Le Royaume-Uni a déployé un sous-marin nucléaire de classe Vanguard avec pour destination directe l’Atlantique Sud, en direction de la zone des îles Malouines. Selon Ulises Addamo, spécialiste en géopolitique et affaires militaires, ce mouvement est inhabituel par sa nature et représente un impact dissuasif élevé dans la région. Addamo a présenté cette analyse lors d’une émission en direct du média argentin Ciudadano News.
L’alerte intervient dans un contexte bilatéral tendu. Le président argentin Javier Milei a récemment annoncé de nouvelles sanctions contre des entreprises liées à l’exploitation d’hydrocarbures dans les îles, en réponse à l’avancée du projet pétrolier Sea Lion. Addamo a averti sur cette manœuvre des forces armées britanniques et sur l’extrême dissuasion qu’elle représenterait, selon lui, dans la région.
Une sortie classée comme routine par la Royal Navy
Un sous-marin de la classe Vanguard a par ailleurs été observé quittant la base de Faslane, sur la côte occidentale de l’Écosse, en direction de Coulport. Ce mouvement correspond au cycle opérationnel habituel de ces bâtiments, entre patrouille, préparation, récupération et maintenance. Il survient alors que la question de la souveraineté des Malouines reprend une place importante dans les relations entre l’Argentine et le Royaume-Uni.
La fonction spécifique de ces sous-marins lanceurs d’engins, les SSBN, est liée à la dissuasion nucléaire, et non aux opérations conventionnelles directement associées à l’Atlantique Sud.
La classe Vanguard compte quatre unités à propulsion nucléaire : le HMS Vanguard, le HMS Victorious, le HMS Vigilant et le HMS Vengeance. Chacune affiche un déplacement de 15 900 tonnes en immersion. Leur mission première reste le lancement de missiles balistiques Trident II D5, équipés d’ogives nucléaires souveraines du Royaume-Uni. Ils forment le socle de la capacité de dissuasion stratégique britannique.

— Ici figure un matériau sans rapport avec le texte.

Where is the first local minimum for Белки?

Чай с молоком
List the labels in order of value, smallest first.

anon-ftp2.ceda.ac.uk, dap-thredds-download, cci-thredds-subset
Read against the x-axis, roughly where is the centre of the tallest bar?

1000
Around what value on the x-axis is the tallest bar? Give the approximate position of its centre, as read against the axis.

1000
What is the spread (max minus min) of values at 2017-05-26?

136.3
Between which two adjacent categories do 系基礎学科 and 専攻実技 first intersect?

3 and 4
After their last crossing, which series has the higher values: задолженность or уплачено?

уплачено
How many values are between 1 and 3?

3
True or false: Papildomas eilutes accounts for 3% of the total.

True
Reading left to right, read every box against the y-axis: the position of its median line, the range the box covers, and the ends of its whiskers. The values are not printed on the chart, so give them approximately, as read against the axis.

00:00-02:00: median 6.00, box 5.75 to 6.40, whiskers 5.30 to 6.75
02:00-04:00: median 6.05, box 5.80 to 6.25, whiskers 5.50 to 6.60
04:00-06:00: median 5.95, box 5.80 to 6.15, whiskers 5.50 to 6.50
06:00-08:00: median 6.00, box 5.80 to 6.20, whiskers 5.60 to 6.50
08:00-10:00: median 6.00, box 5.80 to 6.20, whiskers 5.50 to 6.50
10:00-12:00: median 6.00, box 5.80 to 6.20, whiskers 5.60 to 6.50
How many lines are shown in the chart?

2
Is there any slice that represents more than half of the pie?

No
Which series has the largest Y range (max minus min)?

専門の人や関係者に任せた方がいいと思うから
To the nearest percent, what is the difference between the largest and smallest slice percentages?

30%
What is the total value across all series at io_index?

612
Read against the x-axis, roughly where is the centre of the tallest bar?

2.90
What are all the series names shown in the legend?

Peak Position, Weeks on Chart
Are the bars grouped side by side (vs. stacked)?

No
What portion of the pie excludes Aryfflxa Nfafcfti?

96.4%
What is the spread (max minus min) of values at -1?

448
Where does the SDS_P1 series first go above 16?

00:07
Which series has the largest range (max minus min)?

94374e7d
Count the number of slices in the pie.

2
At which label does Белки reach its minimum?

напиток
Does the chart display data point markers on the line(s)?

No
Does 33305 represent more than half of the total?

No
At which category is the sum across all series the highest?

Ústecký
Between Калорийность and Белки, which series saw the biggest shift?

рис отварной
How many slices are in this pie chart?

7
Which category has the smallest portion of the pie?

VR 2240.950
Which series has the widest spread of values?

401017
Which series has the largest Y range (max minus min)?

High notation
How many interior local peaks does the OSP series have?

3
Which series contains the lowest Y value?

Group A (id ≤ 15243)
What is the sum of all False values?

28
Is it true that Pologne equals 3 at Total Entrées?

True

Selon la Royal Navy, ces sous-marins maintiennent une présence permanente en mer pour garantir cette dissuasion. L’institution les présente comme la garantie ultime de la sécurité du Royaume-Uni et de ses alliés de l’OTAN. Le schéma opérationnel prévoit deux unités en mer, l’une en patrouille et l’autre en phase d’alerte, pendant qu’une troisième récupère de sa dernière patrouille de l’année et qu’une quatrième subit une modernisation approfondie. La disponibilité des quatre bâtiments permet d’assurer la continuité de cette capacité.
Sur le plan technique, les Vanguard utilisent, comme les sous-marins de la classe Astute, un réacteur à eau pressurisée. La Royal Navy mentionne spécifiquement le réacteur Rolls-Royce PWR 2, qui transforme l’eau en vapeur pour propulser les machines et générer de l’électricité.
Chaque unité dispose de deux périscopes intégrés dans un mât optronique situé dans le kiosque. La propulsion nucléaire leur confère une autonomie pratiquement illimitée sur le plan énergétique, la principale limite à leur durée en mer restant la quantité de vivres disponibles et les besoins de l’équipage.
Le texte présenté par Addamo ne précise ni date exacte, ni nom de navire, ni durée prévue pour le mouvement qu’il décrit vers l’Atlantique Sud.